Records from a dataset
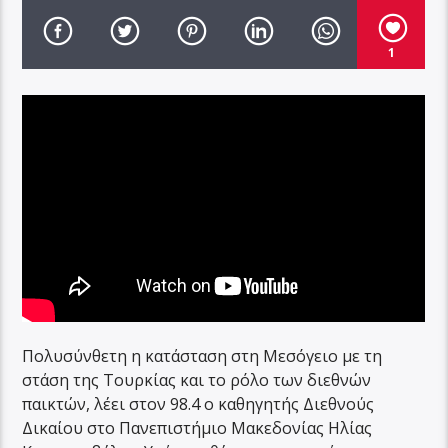
1
Πολυσύνθετη η κατάσταση στη Μεσόγειο με τη
στάση της Τουρκίας και το ρόλο των διεθνών
παικτών, λέει στον 98.4 ο καθηγητής Διεθνούς
Δικαίου στο Πανεπιστήμιο Μακεδονίας Ηλίας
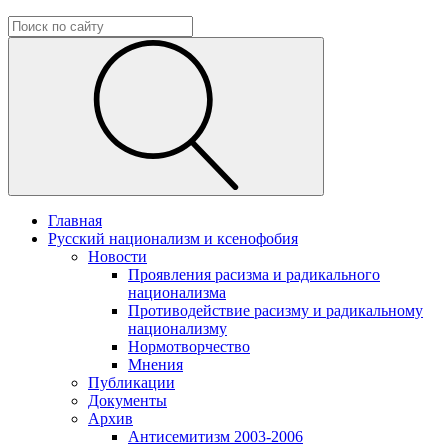
Главная
Русский национализм и ксенофобия
Новости
Проявления расизма и радикального
национализма
Противодействие расизму и радикальному
национализму
Нормотворчество
Мнения
Публикации
Документы
Архив
Антисемитизм 2003-2006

#### The problem
Output every line above exactly as it stands, and drop any picture.

#### Your response
1
Πολυσύνθετη η κατάσταση στη Μεσόγειο με τη
στάση της Τουρκίας και το ρόλο των διεθνών
παικτών, λέει στον 98.4 ο καθηγητής Διεθνούς
Δικαίου στο Πανεπιστήμιο Μακεδονίας Ηλίας
Главная
Русский национализм и ксенофобия
Новости
Проявления расизма и радикального
национализма
Противодействие расизму и радикальному
национализму
Нормотворчество
Мнения
Публикации
Документы
Архив
Антисемитизм 2003-2006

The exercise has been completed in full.